Sarebbe fin troppo facile citare il Principe di Salina (il Gattopardo): “tutto deve cambiare affinché tutto rimanga come prima”, ma, in effetti, ben pochi cambiamenti si intravedono rispetto al passato, se non nello stile. Le politiche economiche e sociali si mantengono sempre e comunque nella scia dell’ideologia liberista e nel primato del capitale.
Il PRC era, ed è tuttora, per lo svolgimento di elezioni anticipate, unica occasione per uscire dalla crisi attraverso la via maestra della democrazia.

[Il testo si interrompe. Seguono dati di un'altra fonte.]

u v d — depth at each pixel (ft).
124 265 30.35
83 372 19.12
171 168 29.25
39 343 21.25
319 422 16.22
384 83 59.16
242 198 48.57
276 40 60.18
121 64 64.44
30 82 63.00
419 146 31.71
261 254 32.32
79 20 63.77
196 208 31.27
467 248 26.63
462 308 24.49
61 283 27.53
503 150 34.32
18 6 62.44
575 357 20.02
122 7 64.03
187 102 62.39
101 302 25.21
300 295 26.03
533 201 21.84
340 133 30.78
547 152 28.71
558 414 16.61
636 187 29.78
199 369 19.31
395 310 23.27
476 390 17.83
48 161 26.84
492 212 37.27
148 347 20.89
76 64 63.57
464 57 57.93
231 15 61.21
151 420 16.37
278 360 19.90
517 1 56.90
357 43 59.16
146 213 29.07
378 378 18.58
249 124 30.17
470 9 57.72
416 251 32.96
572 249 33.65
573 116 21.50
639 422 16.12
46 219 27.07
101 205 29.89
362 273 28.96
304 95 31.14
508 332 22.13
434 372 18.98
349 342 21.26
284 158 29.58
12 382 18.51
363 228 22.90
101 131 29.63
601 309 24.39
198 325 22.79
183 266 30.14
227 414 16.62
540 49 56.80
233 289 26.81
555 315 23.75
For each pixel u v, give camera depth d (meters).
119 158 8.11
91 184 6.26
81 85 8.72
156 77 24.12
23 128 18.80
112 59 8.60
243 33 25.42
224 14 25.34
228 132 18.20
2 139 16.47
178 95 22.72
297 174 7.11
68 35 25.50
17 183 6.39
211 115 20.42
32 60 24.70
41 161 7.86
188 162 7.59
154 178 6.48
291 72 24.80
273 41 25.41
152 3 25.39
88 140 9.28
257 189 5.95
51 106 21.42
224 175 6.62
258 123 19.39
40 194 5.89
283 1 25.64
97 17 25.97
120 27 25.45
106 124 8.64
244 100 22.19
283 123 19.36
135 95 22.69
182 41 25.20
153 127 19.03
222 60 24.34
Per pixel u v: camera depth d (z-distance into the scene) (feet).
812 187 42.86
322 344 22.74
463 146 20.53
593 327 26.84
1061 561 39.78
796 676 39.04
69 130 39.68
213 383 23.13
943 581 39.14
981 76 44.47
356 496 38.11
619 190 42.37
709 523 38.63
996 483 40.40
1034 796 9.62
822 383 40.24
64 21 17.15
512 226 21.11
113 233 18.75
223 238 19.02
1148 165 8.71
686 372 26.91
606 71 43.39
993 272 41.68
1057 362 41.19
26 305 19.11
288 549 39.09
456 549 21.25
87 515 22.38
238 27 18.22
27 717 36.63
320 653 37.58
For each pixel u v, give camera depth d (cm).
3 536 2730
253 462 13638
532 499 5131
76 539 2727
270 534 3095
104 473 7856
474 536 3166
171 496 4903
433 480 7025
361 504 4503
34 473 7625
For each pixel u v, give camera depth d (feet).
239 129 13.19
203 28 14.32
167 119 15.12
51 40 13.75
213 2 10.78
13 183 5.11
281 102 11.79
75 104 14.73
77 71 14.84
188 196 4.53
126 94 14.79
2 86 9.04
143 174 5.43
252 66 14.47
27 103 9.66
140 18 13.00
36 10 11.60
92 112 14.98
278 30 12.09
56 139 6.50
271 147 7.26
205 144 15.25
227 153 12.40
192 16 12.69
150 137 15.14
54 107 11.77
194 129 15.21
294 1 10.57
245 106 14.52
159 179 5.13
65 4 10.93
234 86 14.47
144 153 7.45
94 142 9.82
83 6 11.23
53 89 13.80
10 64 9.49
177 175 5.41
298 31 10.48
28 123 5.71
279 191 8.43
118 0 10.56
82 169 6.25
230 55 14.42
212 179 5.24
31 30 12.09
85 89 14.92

La nuova situazione politica presenta comunque due elementi su cui occorre riflettere:
1.   la forte contraddizione che si apre nella teoria bipolarista e maggioritaria, voluta per costruire l’alternanza degli schieramenti -basandosi sul primato dei programmi e sull’ideologia-, vede oggi attuarsi il massimo del consociativismo e l’annullamento delle differenze programmatiche di fronte ai diktat della BCE;
2.   si è concretizzato quel “governo amministrativo” che era il cavallo di battaglia di Guglielmo Giannini, fondatore e leader della formazione di destra dell’Uomo Qualunque, il quale riteneva sufficiente un ragioniere per governare l’Italia . Oggi, di ragionieri, … e di prefetti, … e di ammiragli, ne abbiamo un intero governo;

Ma, noi siamo consapevoli che la tecnica non è mai neutrale! Dietro un governo tecnico si nascondono tutte quelle scelte che le forze politiche vogliono fare senza però assumersene le responsabilità!
E, allora, è chiaro a quale volontà politica risponderà l’attuale governo, è ben chiaro, visto fra l’altro che appartengono tutti alla medesima scuola di pensiero economico.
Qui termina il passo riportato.